27 Haziran 2013 Perşembe

Allah’ın maksadı,  mahlûkatı ile dile gelmiştir!

Mahlûkatı (O’nun maksadına) kelâm olmuştur! Mesela, var-yok (La- illa) kelimesinin zuhuruyla; yoktan imkân âlemine gelen varlıklarda, Hakk esma ve nitelikleri ile göründüğünde, varlıklar feyizlerle ilâhi tecellilere mazhar olduğu gibi, Allah’ı Teâlâ da kudretini, Halik vasfını gösterir! 
Hele bir ibretle bak!
Kâinatta bir şey yoktur ki onda Hakk’ın ihtişamını görmemiş olasın! Oku!

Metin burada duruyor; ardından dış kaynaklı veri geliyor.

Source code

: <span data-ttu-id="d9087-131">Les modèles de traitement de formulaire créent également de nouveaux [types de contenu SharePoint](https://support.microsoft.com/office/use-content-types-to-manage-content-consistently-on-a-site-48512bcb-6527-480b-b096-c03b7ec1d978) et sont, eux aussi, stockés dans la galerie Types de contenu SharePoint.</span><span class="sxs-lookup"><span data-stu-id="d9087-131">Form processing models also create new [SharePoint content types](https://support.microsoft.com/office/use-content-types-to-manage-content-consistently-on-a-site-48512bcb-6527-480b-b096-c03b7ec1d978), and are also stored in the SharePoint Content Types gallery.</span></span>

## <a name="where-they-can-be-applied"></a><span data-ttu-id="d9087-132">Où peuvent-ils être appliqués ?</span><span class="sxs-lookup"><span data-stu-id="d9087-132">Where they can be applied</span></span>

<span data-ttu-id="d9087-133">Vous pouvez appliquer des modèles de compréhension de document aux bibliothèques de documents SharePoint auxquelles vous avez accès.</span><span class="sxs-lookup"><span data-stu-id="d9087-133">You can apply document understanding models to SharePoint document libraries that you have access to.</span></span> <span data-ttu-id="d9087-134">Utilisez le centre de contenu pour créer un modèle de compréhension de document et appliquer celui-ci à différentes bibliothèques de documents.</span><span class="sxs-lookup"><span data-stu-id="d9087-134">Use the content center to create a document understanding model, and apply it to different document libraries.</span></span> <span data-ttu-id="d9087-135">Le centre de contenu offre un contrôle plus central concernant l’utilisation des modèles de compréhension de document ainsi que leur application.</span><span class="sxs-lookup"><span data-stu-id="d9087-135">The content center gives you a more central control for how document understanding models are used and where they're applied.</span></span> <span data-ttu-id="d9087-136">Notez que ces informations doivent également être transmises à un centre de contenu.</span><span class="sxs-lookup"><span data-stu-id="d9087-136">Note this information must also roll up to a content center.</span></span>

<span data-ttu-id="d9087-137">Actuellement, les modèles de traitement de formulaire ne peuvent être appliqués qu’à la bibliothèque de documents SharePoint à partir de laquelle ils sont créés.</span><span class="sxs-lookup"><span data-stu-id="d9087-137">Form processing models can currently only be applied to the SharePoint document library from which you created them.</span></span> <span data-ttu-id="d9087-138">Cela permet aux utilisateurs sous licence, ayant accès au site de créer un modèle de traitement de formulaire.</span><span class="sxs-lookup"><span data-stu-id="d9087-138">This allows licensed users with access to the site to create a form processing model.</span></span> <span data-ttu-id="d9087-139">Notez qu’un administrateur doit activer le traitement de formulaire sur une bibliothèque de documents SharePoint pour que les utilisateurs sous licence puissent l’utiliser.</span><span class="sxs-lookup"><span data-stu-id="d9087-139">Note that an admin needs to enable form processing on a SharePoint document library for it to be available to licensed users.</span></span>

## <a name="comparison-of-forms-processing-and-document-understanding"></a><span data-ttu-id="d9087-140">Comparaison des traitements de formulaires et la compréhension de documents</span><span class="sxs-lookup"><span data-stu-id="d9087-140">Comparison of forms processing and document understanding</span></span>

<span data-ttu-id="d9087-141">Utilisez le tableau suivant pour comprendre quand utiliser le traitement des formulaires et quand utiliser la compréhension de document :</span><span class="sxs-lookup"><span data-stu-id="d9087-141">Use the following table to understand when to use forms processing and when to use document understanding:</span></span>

Halk (yaratılış), Âdemi yani yokluğu, Hakk ise kıdemi (önceden var oluşu) gerektirdiğinden kıdem ve Âdem (bu varoluş ve yok oluş) arasındaki değişiklik, ilâhi saltanat hükümlerini gösterir. Her iki âlem de, her şeyin elde edilmesi için bir sebep ve delile muhtaçtır. Zaten bu âlem sebepler âlemidir. Hayat; önce dünyayı, sonra ahreti yaşamaktır. Böylece hayat birbirinden ayrılmayan iki yönlü bir bütündür.

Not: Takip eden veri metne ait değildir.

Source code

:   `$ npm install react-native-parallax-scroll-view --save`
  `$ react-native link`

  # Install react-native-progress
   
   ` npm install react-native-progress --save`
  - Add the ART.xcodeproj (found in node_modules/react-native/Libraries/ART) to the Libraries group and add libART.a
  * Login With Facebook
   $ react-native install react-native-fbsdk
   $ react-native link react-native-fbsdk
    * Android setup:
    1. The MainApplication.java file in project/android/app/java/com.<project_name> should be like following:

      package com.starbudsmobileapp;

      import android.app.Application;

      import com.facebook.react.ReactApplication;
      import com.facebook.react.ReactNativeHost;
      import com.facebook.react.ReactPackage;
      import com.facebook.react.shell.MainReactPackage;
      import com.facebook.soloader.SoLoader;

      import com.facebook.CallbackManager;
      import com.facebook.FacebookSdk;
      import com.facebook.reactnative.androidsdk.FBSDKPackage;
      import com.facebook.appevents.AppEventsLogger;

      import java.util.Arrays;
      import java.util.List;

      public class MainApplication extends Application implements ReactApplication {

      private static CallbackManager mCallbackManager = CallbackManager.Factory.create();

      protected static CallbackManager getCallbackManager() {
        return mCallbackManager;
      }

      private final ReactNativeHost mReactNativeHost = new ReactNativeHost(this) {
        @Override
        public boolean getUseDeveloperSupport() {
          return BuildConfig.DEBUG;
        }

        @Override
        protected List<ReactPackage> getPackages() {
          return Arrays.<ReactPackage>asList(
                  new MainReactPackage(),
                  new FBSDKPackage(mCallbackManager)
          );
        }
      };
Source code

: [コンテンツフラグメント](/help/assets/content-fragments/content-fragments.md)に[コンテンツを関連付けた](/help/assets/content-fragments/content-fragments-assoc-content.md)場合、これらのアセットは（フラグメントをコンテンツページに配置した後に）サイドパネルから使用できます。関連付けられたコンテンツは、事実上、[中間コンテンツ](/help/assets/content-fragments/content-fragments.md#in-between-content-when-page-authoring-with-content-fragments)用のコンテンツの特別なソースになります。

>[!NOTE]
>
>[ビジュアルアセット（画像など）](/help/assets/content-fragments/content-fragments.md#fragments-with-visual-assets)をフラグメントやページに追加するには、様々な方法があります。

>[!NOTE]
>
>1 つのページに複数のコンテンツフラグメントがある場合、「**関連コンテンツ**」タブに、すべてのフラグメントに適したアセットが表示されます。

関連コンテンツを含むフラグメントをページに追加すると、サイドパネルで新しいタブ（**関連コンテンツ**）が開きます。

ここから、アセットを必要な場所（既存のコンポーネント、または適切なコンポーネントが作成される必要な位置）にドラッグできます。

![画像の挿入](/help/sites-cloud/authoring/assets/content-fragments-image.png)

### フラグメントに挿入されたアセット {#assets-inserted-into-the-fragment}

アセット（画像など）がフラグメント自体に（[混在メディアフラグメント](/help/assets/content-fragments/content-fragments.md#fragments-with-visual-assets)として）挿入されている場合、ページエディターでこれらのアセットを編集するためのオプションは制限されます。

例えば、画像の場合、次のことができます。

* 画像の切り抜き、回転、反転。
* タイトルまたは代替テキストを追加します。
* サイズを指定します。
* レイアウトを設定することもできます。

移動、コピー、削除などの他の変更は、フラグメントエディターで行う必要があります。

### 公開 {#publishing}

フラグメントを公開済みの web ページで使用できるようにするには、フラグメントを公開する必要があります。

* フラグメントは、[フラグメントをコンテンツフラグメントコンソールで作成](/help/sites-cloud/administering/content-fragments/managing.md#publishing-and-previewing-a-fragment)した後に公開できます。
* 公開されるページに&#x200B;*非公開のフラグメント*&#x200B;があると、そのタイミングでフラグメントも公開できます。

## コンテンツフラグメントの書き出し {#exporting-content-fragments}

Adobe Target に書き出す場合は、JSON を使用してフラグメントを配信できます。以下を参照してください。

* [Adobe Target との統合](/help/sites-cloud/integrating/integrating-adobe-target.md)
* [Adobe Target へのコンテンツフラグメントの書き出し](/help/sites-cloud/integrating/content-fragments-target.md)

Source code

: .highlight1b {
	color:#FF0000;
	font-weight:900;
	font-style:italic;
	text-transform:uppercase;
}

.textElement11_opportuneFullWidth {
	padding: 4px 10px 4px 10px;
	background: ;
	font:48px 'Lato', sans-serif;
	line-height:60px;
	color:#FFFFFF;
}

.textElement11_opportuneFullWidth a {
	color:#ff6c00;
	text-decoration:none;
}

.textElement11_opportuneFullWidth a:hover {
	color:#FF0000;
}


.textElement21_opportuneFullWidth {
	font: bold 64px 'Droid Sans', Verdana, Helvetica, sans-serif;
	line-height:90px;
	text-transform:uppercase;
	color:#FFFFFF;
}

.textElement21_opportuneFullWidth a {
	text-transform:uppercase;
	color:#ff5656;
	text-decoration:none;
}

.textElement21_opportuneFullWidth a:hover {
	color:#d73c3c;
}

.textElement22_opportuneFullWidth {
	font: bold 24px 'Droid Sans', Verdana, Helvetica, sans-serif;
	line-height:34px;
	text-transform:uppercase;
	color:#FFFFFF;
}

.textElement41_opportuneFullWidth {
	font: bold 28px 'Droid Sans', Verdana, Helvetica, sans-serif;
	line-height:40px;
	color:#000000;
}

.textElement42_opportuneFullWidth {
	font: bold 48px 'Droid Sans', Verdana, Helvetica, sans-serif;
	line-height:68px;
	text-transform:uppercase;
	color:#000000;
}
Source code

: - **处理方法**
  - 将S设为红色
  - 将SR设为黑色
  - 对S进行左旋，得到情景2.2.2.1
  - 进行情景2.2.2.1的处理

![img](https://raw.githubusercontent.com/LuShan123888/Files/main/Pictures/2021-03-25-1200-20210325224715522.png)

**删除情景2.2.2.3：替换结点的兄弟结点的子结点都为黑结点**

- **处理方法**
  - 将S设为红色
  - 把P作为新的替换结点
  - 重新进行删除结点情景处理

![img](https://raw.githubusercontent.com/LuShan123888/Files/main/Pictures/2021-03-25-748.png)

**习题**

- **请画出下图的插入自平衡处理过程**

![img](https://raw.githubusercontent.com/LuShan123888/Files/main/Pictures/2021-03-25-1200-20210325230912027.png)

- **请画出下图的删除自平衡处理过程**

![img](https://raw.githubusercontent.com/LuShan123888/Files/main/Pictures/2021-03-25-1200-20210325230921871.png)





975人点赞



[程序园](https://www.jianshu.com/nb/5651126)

Sana himmet olan, Hakk’ı anlamaktır. Hakk’ı bilmekten daha iyi bir şey olamaz.

Asıl söz söyleyen, Hak’tır.
Dil ise tercümandır.
Acep bunda ne farktır
Fark görmekse, nifaktır
…………………………..

Ey gönül bir bil de gör
Ol bi nizam sendedir
Sanma ki gayridedir
Hak Allah diyendedir.

Hak varlığına meftunu olan, aklı şuuru neyler.
Aklı şuurdan geçer, daima şükür eyler.
 ……………………………………………..

Eşkâlde olan, eşkâlde kaldı.
Manada olan, manada kaldı.
İkiden bire varan Ahed’e vardı.

Hakk’ın Velileri!

Velilerin ruhu, iki âlemde de tasarruf ehlidir. Hakk’ın bütün velileri, (cisimleri ölmeden önce) ölü sırrına sahiptir. İster cisim, ister ruh şeklinde yaşasınlar, daima onlar Hayy’dırlar.
Hayy idrakine var ki, daima diri olasın!

Deme bu ölüdür, bundan ne derman olacak!
Asıl Allah’ın yüce ruhundan ten kılıf olmuş, onda kılıftan soyulmuş, tene bir tığ yeterdir.

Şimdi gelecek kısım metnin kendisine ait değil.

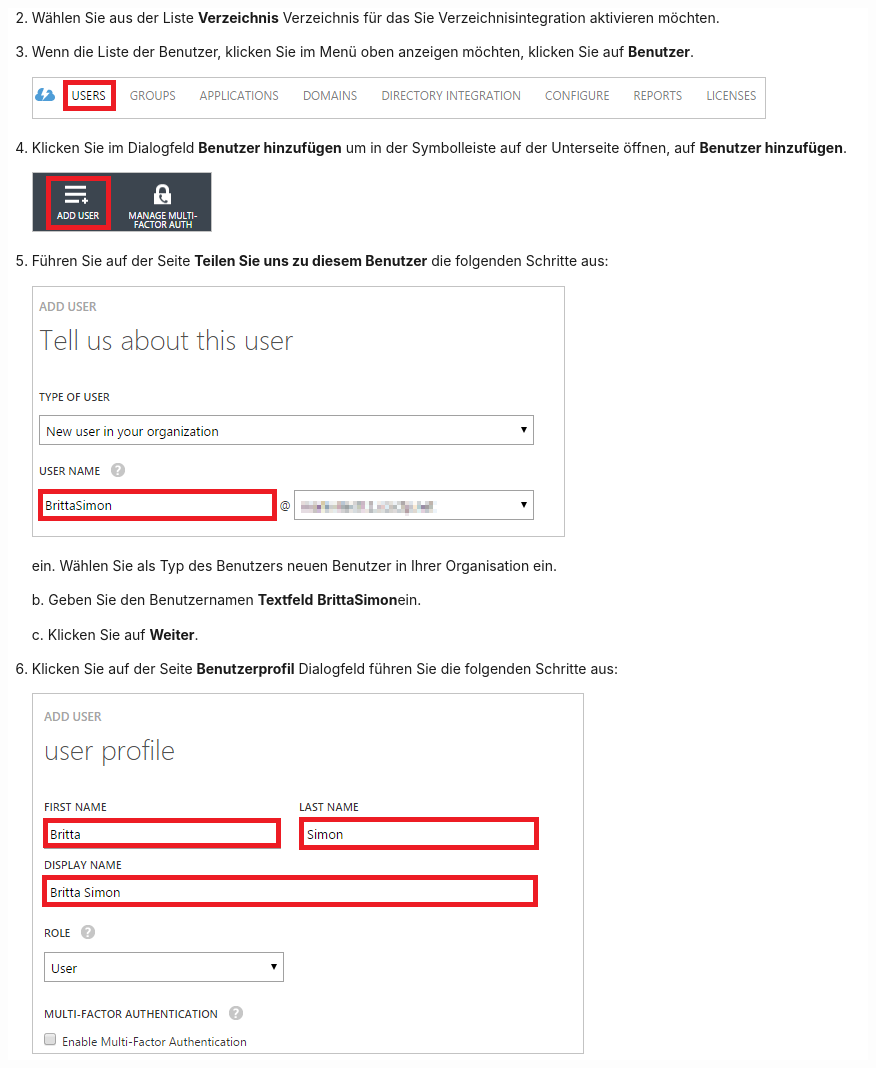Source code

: 2. Wählen Sie aus der Liste **Verzeichnis** Verzeichnis für das Sie Verzeichnisintegration aktivieren möchten.

3. Wenn die Liste der Benutzer, klicken Sie im Menü oben anzeigen möchten, klicken Sie auf **Benutzer**.

    ![Erstellen eines Benutzers mit Azure AD-testen](./media/active-directory-saas-newsignature-tutorial/create_aaduser_03.png) 

4. Klicken Sie im Dialogfeld **Benutzer hinzufügen** um in der Symbolleiste auf der Unterseite öffnen, auf **Benutzer hinzufügen**.

    ![Erstellen eines Benutzers mit Azure AD-testen](./media/active-directory-saas-newsignature-tutorial/create_aaduser_04.png) 

5. Führen Sie auf der Seite **Teilen Sie uns zu diesem Benutzer** die folgenden Schritte aus:

    ![Erstellen eines Benutzers mit Azure AD-testen](./media/active-directory-saas-newsignature-tutorial/create_aaduser_05.png) 

    ein. Wählen Sie als Typ des Benutzers neuen Benutzer in Ihrer Organisation ein.

    b. Geben Sie den Benutzernamen **Textfeld** **BrittaSimon**ein.

    c. Klicken Sie auf **Weiter**.

6.  Klicken Sie auf der Seite **Benutzerprofil** Dialogfeld führen Sie die folgenden Schritte aus:

    ![Erstellen eines Benutzers mit Azure AD-testen](./media/active-directory-saas-newsignature-tutorial/create_aaduser_06.png)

Allah’la daim ilgide olanlar, behemehâl her türlü ilgiden azade olmuşlardır. Bunlar Arif-i Billâh zümresindendir. Arifi Billah’ın ne anası ne de babası olmayacağı gibi evlat acısı da duymayacaktır.

Her ilim dönemi, esas ilimden (ilm-i billah’tan) cahildir.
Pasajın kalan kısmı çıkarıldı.